Testo riportato:
◆ ◆ ◆ ◆ ◆ ◆ ◆

"Sindaco, i quartieri sono morti. Avevate promesso che ci avreste ridato i consigli di quartiere e non ne abbiamo ancora visto uno". I residenti del Crosione hanno incontrato il sindaco Michele Lissia accompagnato dall’assessore alla polizia locale Rodolfo Faldini e hanno raccontato tutti i problemi che la zona periferica accusa. "Abbiamo perso il lavoro - hanno detto - l’azienda ha chiuso e non si è fatto nulla. Cerchiamo di parlare con l’assistente sociale ed è impossibile. Pavia non offre occupazione, se non ci fossero l’università e il policlinico, sarebbe una città morta. È un dormitorio per i pendolari di Milano".

◆ ◆ ◆ ◆ ◆ ◆ ◆

Cosa fare:
Nel testo sull'incontro con i residenti del Crosione, chi accompagnava il sindaco Michele Lissia? Il materiale non serve a niente qui.

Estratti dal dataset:
◆ ◆ ◆ ◆ ◆ ◆ ◆

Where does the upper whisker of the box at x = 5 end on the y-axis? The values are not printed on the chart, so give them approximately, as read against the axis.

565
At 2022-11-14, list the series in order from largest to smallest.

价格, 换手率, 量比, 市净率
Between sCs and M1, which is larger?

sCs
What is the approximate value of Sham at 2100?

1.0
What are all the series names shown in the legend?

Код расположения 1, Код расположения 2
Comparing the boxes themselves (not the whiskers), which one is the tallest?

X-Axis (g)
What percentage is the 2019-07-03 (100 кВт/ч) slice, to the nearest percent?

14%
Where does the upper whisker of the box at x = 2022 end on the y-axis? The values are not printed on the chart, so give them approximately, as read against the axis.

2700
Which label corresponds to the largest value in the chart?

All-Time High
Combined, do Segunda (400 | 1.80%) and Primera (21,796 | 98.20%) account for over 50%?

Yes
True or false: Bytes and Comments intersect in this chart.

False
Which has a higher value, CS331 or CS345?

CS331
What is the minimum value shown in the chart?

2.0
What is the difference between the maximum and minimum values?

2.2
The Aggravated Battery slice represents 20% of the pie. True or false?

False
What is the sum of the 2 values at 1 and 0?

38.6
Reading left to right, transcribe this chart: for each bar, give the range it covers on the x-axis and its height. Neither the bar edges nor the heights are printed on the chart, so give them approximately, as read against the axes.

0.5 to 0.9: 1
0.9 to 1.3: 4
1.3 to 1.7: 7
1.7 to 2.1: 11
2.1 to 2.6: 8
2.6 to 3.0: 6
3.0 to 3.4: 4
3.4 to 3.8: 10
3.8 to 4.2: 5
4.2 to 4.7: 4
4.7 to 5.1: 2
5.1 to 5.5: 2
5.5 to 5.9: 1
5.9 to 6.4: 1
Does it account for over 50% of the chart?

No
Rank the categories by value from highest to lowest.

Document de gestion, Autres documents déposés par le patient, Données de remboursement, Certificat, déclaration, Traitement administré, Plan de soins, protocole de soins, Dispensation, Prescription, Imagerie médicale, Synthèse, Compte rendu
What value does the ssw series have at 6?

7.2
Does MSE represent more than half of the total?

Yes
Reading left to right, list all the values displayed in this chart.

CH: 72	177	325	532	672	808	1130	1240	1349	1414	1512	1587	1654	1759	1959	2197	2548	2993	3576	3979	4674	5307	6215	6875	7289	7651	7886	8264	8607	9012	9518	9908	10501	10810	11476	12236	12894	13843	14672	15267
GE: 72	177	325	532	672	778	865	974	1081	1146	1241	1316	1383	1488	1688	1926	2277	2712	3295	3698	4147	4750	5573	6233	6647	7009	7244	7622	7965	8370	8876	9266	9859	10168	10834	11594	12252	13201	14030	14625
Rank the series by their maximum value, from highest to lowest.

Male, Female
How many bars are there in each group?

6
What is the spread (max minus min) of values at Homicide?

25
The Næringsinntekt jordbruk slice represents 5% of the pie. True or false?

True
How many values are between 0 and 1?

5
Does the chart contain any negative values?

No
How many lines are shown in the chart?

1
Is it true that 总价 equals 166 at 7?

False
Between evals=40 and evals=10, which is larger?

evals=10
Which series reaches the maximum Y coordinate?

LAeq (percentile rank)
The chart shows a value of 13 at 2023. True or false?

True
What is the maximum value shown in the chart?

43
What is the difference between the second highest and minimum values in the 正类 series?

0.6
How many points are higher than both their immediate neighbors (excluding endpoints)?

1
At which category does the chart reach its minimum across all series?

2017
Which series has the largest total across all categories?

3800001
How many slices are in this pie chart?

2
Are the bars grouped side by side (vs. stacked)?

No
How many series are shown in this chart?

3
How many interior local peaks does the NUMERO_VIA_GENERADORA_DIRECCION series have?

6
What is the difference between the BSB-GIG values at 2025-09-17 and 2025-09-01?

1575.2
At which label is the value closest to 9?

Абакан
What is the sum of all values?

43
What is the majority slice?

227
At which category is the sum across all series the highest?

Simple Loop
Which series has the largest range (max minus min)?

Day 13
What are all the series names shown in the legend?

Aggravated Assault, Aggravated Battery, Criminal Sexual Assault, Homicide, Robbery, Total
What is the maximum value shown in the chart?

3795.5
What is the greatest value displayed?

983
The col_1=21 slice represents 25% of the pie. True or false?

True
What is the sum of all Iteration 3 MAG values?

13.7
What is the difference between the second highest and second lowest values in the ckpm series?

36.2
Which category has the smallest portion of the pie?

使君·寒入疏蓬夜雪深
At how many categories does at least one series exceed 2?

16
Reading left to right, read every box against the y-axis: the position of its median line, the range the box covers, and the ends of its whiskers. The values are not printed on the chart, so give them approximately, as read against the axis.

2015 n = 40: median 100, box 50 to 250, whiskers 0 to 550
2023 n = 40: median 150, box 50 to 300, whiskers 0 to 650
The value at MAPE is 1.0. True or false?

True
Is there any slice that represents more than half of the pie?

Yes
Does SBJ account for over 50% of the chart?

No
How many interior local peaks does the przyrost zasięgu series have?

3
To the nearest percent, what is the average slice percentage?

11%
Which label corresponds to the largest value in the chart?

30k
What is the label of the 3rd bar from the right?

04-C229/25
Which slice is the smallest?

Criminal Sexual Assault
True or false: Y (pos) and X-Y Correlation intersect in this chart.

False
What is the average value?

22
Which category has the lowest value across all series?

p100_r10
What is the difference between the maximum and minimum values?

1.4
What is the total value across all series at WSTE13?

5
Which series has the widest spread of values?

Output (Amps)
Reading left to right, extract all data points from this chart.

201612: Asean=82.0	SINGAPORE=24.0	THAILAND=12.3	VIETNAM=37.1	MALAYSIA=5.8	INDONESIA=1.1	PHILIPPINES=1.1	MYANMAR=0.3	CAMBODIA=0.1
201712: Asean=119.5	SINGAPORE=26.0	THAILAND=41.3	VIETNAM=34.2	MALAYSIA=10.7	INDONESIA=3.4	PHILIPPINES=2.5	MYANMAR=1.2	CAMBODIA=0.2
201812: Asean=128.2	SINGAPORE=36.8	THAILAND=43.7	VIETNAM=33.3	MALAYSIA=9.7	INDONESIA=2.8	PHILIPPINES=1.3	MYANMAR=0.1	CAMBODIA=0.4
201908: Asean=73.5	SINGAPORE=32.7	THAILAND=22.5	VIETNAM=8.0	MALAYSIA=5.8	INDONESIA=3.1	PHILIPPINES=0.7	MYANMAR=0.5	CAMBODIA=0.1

◆ ◆ ◆ ◆ ◆ ◆ ◆

Risposta:
L'assessore alla polizia locale Rodolfo Faldini.